• INSTRUÇÕES:
[a] No texto sobre a saída de Hugo Sánchez do Atl. Madrid, que clube apresentou uma oferta superior à do Real Madrid?
[b] Devolva, do texto sobre a saída de Hugo Sánchez do Atl. Madrid, o trecho que vai de "A maior derrota" até "uma oferta superior.", sem qualquer alteração.
━━━━━ TEXTO DA PÁGINA
A maior derrota do presidente do clube aconteceu, no entanto, nesse mesmo verão. Com a grave crise financeira que o clube atravessava, Hugo Sánchez, a grande referência do clube nas quatro épocas anteriores, exigiu deixar o Atl. Madrid.

Quem viu nisso uma oportunidade imperdível foi o vizinho e maior rival, Real Madrid, que convenceu o avançado mexicano a mudar-se para a equipa blanca, apesar de o Barcelona ter apresentado uma oferta superior.

Com a operação, rezam as crónicas oriundas de Espanha, Vicente Calderón salvou o Atl. Madrid da bancarrota, mas viu aumentar a contestação por uma grande parte dos adeptos, bem como a oposição dentro do clube.
━━━━━━━━━━
━━━━━ DADOS FORNECIDOS
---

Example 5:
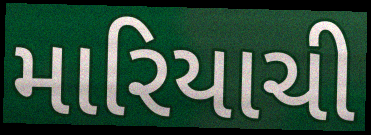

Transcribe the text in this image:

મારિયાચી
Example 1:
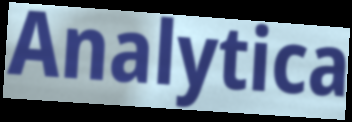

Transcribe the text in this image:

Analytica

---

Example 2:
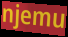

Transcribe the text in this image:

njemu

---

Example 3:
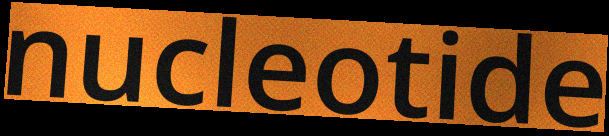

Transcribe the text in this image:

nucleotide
━━━━━━━━━━
━━━━━ DADOS FORNECIDOS
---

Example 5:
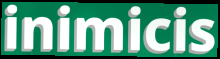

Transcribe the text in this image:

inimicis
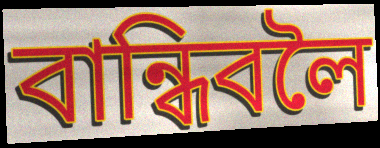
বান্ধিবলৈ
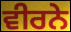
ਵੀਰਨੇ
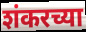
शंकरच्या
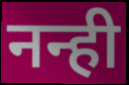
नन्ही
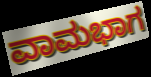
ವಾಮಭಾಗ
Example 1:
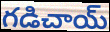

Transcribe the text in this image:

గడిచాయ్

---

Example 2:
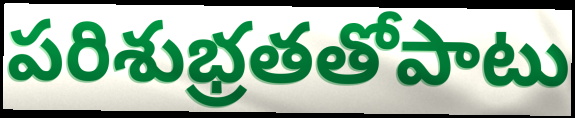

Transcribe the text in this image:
━━━━━━━━━━
• RESPOSTAS POR TAREFA:
[a] O Barcelona.

[b]
A maior derrota do presidente do clube aconteceu, no entanto, nesse mesmo verão. Com a grave crise financeira que o clube atravessava, Hugo Sánchez, a grande referência do clube nas quatro épocas anteriores, exigiu deixar o Atl. Madrid.

Quem viu nisso uma oportunidade imperdível foi o vizinho e maior rival, Real Madrid, que convenceu o avançado mexicano a mudar-se para a equipa blanca, apesar de o Barcelona ter apresentado uma oferta superior.